▶ EXERCISE PROMPT:
Count how many lines of the listing below contain the word "Gold", matching case exactly, and reply with only the number.

Source records:
▽

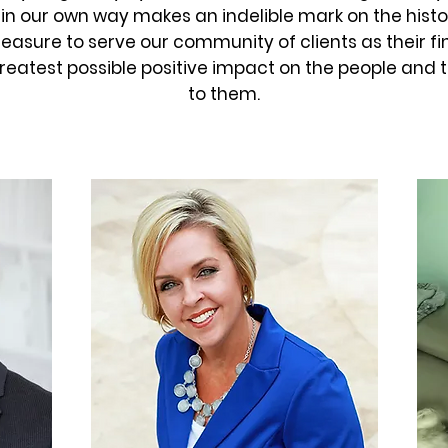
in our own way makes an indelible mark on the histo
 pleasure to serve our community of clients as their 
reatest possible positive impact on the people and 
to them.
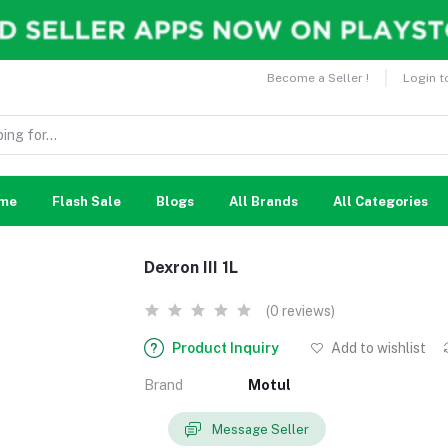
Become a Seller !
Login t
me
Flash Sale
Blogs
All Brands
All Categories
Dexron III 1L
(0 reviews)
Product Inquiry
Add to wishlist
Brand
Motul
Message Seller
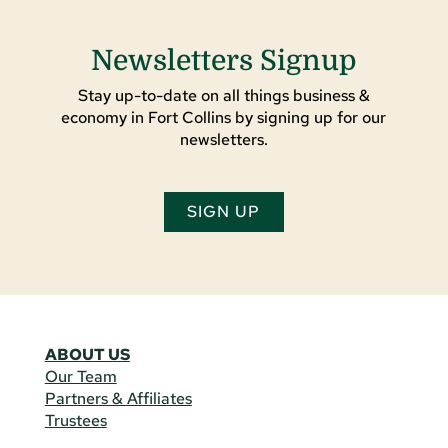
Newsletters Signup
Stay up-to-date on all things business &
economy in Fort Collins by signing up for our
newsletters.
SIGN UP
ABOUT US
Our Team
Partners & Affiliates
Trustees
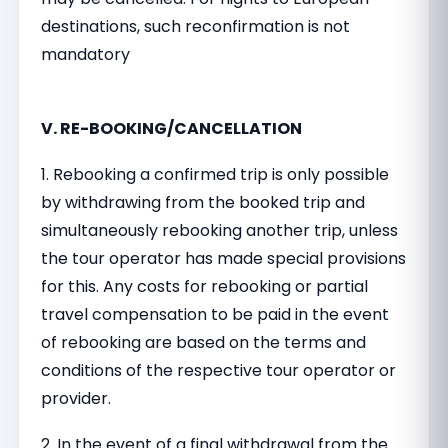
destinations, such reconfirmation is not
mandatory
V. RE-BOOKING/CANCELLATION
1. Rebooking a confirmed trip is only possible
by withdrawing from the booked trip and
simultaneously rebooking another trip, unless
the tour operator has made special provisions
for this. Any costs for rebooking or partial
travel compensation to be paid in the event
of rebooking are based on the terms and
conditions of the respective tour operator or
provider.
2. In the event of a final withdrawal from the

△
▽

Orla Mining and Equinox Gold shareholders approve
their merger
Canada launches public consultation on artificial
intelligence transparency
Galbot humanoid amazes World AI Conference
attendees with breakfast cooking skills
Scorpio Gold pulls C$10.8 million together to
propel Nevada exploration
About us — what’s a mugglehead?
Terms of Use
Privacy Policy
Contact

△

▶ EXERCISE ANSWER:
2